*** DATA FOR ANALYSIS ***

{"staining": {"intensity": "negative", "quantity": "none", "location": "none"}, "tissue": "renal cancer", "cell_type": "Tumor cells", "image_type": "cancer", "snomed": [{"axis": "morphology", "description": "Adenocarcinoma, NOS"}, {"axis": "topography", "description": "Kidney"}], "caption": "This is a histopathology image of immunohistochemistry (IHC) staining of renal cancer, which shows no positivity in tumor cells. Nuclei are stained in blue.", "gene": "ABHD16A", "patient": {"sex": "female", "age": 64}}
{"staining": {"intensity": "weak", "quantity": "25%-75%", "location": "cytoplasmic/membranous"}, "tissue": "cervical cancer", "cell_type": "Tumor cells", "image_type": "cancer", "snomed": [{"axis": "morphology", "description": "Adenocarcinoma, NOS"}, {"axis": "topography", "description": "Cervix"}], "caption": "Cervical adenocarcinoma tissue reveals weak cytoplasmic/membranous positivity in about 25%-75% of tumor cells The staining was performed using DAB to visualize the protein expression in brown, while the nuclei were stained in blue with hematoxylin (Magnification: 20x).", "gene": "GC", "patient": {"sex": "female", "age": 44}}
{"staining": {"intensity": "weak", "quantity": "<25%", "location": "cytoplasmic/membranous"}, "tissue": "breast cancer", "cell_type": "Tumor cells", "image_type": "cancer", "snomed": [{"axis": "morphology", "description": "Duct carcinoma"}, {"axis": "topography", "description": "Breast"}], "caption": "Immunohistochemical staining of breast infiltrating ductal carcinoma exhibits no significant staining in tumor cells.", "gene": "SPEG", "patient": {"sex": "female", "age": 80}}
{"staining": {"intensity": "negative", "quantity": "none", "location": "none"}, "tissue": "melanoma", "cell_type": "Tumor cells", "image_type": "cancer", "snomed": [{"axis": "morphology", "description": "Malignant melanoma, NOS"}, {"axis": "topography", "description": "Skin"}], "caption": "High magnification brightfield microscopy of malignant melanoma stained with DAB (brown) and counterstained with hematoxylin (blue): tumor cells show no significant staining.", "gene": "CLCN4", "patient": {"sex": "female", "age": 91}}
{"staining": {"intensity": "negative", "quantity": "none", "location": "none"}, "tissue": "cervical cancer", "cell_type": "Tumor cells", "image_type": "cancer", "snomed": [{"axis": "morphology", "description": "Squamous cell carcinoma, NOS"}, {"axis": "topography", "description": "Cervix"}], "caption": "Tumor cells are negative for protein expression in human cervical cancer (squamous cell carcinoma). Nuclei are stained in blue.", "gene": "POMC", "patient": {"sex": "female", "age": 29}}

*** End of DATA FOR ANALYSIS ***

EXERCISE REQUIREMENTS:
Transcribe only what runs from the line with "magnification brightfield microscopy" to the last line above, keeping every line exactly as written.

ANSWER BOX:
{"staining": {"intensity": "negative", "quantity": "none", "location": "none"}, "tissue": "melanoma", "cell_type": "Tumor cells", "image_type": "cancer", "snomed": [{"axis": "morphology", "description": "Malignant melanoma, NOS"}, {"axis": "topography", "description": "Skin"}], "caption": "High magnification brightfield microscopy of malignant melanoma stained with DAB (brown) and counterstained with hematoxylin (blue): tumor cells show no significant staining.", "gene": "CLCN4", "patient": {"sex": "female", "age": 91}}
{"staining": {"intensity": "negative", "quantity": "none", "location": "none"}, "tissue": "cervical cancer", "cell_type": "Tumor cells", "image_type": "cancer", "snomed": [{"axis": "morphology", "description": "Squamous cell carcinoma, NOS"}, {"axis": "topography", "description": "Cervix"}], "caption": "Tumor cells are negative for protein expression in human cervical cancer (squamous cell carcinoma). Nuclei are stained in blue.", "gene": "POMC", "patient": {"sex": "female", "age": 29}}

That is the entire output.